V. LE PROJET DE LOI ORGANIQUE : UN ASSOUPLISSEMENT UTILE DES DÉLAIS D'EXAMEN DES QUESTIONS PRIORITAIRES DE CONSTITUTIONNALITÉ
L'article unique du projet de loi organique vise à suspendre jusqu'au 30 juin 2020 :
- le délai impératif de trois mois laissé au Conseil d'État et la Cour de cassation pour se prononcer sur une question prioritaire de constitutionnalité (QPC) avant leur dessaisissement au profit du Conseil constitutionnel ;
- et le délai indicatif de trois mois dont le Conseil constitutionnel dispose pour statuer sur les QPC qui lui sont transmises.
A. DES DÉLAIS ORGANIQUES GARANTISSANT UN EXAMEN RAPIDE DES QPC
Introduite par la réforme constitutionnelle du 23 juillet 2008, la QPC permet, sous certaines conditions, de contester la conformité à la Constitution d'une loi déjà entrée en vigueur.
Tout justiciable peut ainsi soutenir lors d'une instance qu'une disposition législative porte atteinte aux droits et libertés que la Constitution garantit. Pour chaque ordre de juridiction, c'est au Conseil d'État ou à la Cour de cassation, selon le cas, qu'il revient de décider si la question mérite 40 ( * ) d'être transmise au Conseil constitutionnel.
Le Constituant a souhaité garantir un examen rapide des QPC, propre à leur caractère « prioritaire ». Aux termes de l' article 61-1 de la Constitution , « le Conseil constitutionnel peut être saisi de cette question sur renvoi du Conseil d'État ou de la Cour de cassation qui se prononce dans un délai déterminé ».
Ce délai a été fixé à trois mois par la loi organique (ordonnance n° 58-1067 du 7 novembre 1958 portant loi organique sur le Conseil constitutionnel 41 ( * ) ), tant dans le cas où la question est soumise au « filtrage » du Conseil d'État ou de la Cour de cassation par une juridiction relevant de leur ordre ( article 23-4 ), que dans le cas où la question est soulevée directement lors d'une instance pendante devant eux ( article 23-5 ).
Ce délai est impératif , à peine de dessaisissement : à défaut, la question est automatiquement transmise au Conseil constitutionnel (article 23-7). En pratique, une telle transmission automatique reste extrêmement rare 42 ( * ) , grâce à l'organisation efficace mise en place par le greffe de chacune des juridictions suprêmes pour respecter la célérité spécifiquement imposée au jugement des QPC.
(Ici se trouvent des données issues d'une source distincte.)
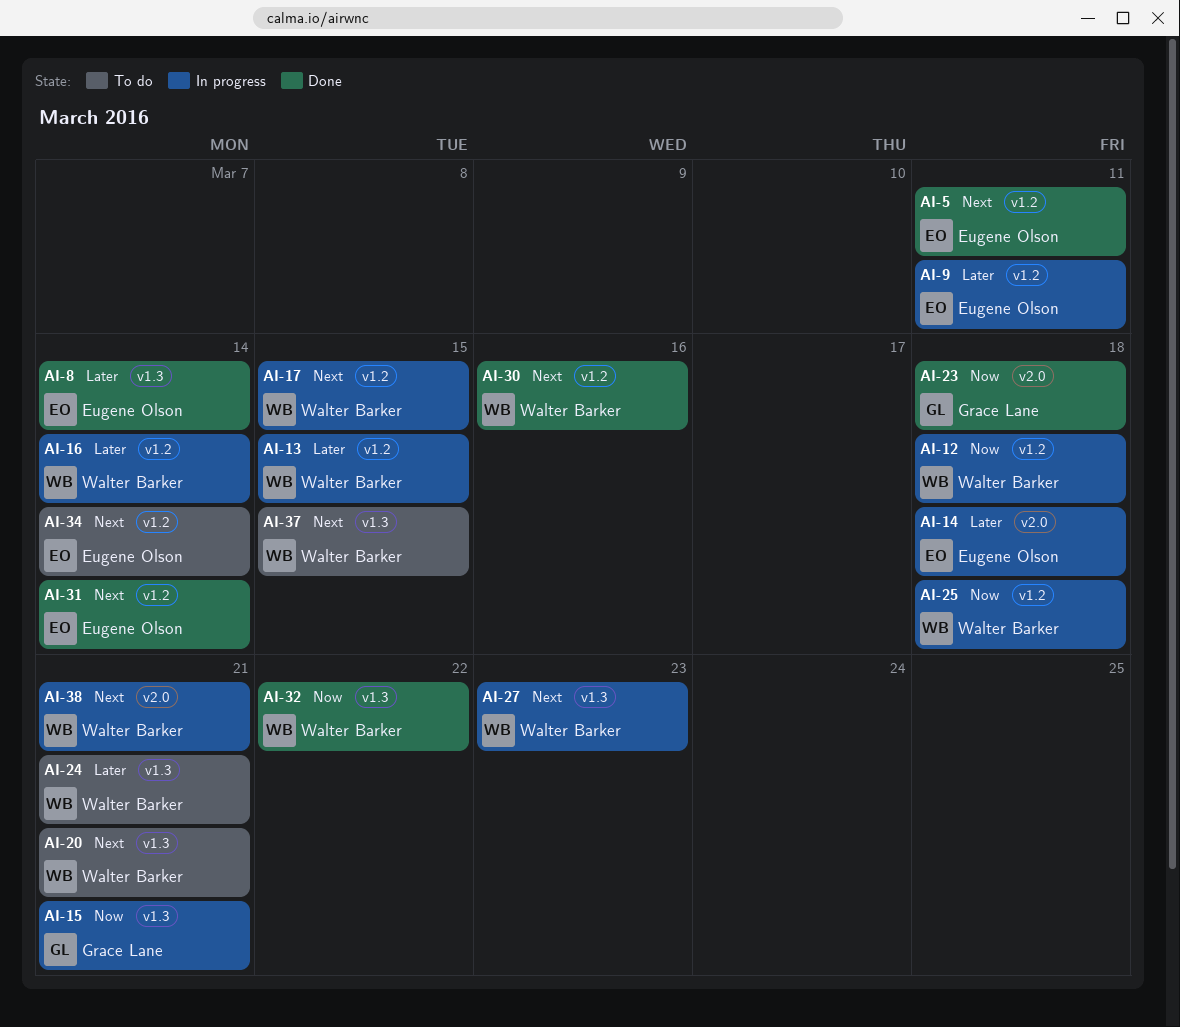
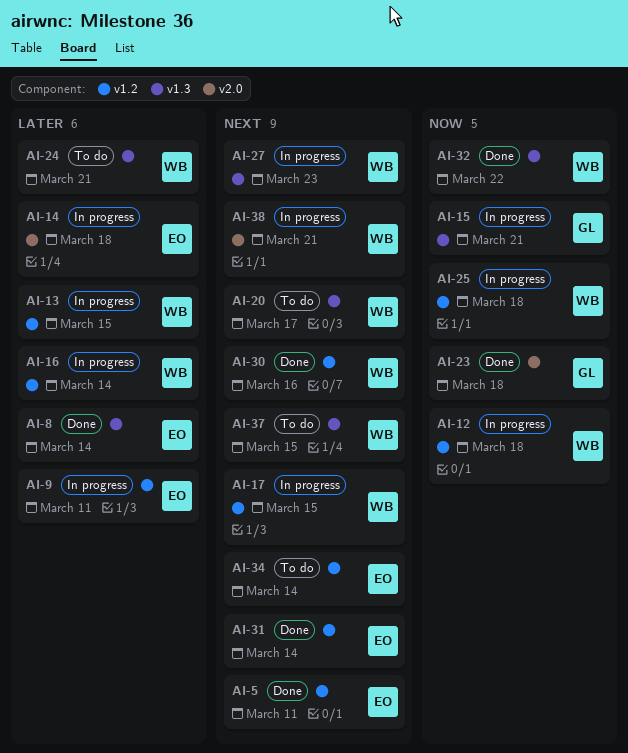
AI-20, due: Mar 21 -> Mar 17

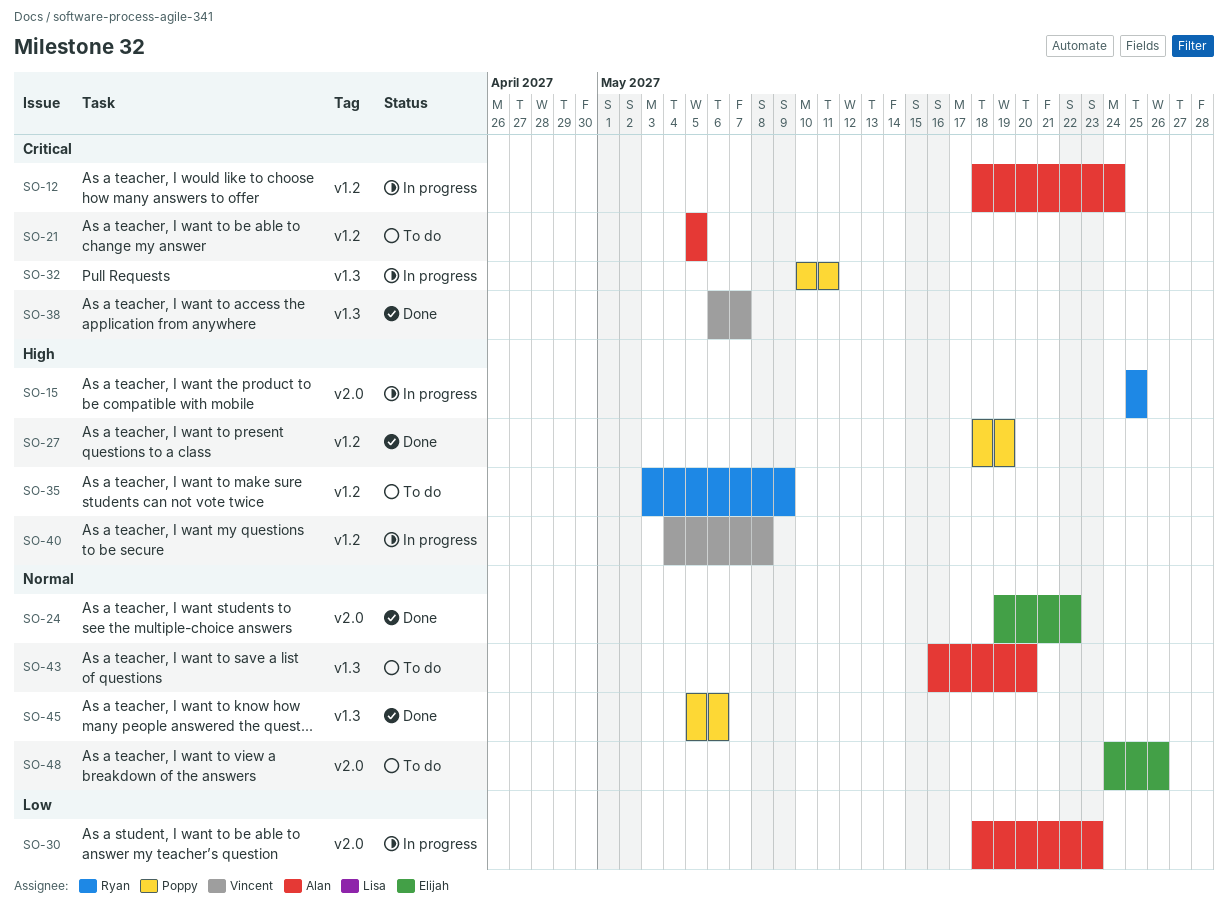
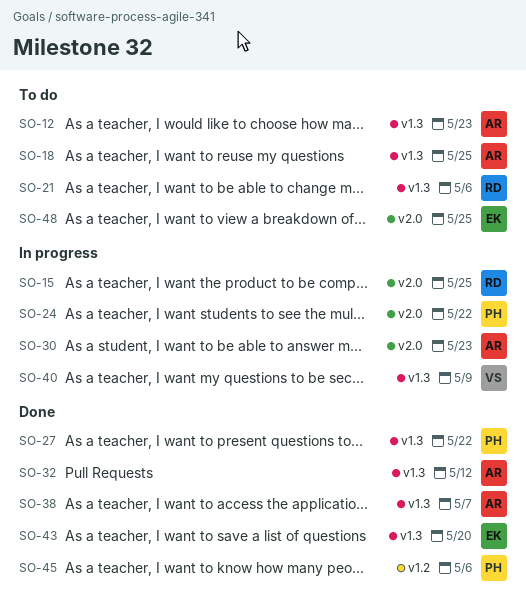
SO-12, status: In progress -> To do
SO-12, label: v1.2 -> v1.3
SO-12, due: May 24 -> May 23
SO-18: none -> present
SO-21, owner: Alan -> Ryan
SO-21, label: v1.2 -> v1.3
SO-21, due: May 5 -> May 6
SO-24, status: Done -> In progress
SO-24, owner: Elijah -> Poppy
SO-27, label: v1.2 -> v1.3
SO-27, due: May 19 -> May 22
SO-32, status: In progress -> Done
SO-32, owner: Poppy -> Alan
SO-32, due: May 11 -> May 12
SO-35: present -> none
SO-38, owner: Vincent -> Alan
SO-40, label: v1.2 -> v1.3
SO-40, due: May 8 -> May 9
SO-43, status: To do -> Done
SO-43, owner: Alan -> Elijah
SO-45, label: v1.3 -> v1.2
SO-48, due: May 26 -> May 25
Une fois saisi, le Conseil constitutionnel dispose de trois mois pour statuer (article 23-10). À la différence du précédent, ce délai est indicatif : la Constitution n'imposait pas à la loi organique de fixer un tel délai, dont le non-respect n'est sanctionné par aucun dessaisissement du Conseil constitutionnel, et est sans incidence sur la validité de la décision rendue hors délai 43 ( * ) .
* 40 Selon trois critères cumulatifs désormais développés et précisés par une abondante jurisprudence : si la disposition critiquée est bien applicable au litige ; si elle n'est pas déjà été déclarée conforme à la Constitution ; si la question est nouvelle ou sérieuse.
* 41 Le chapitre II bis (« De la question prioritaire de constitutionnalité ») de cette ordonnance comprend les articles 23-1 à 23-12 ; il y est expressément renvoyé par les dispositions organiques spécifiques à chaque ordre de juridiction (figurant dans le code de justice administrative, le code de l'organisation judiciaire, le code pénal et le code des juridictions financières) et par le statut de la Nouvelle-Calédonie (loi organique n° 99-209 du 19 mars 1999).
* 42 En 2014, le Conseil constitutionnel faisait ainsi état de trois décisions seulement ayant été rendues à la suite d'une transmission automatique par une juridiction suprême ayant dépassé le délai de trois mois pour statuer (voir en ce sens le commentaire de la décision n° 2014-440 QPC du 21 novembre 2014, M. Jean-Louis M., [Demandes tendant à la saisine directe du Conseil constitutionnel d'une question prioritaire de constitutionnalité]).
* 43 Unique exemple de dépassement de ce délai par le Conseil constitutionnel dont le rapporteur ait connaissance, la décision n° 2013-314 QPC du 14 juin 2013 (M. Jeremy F. [Absence de recours en cas d'extension des effets du mandat d'arrêt européen]) répondait à une question que la chambre criminelle de la Cour de cassation avait transmise au Conseil constitutionnel le 27 février 2013 (délai justifié par la saisine et le prononcé d'un arrêt, dans l'intervalle, de la Cour de Justice de l'Union européenne, selon la procédure préjudicielle d'urgence).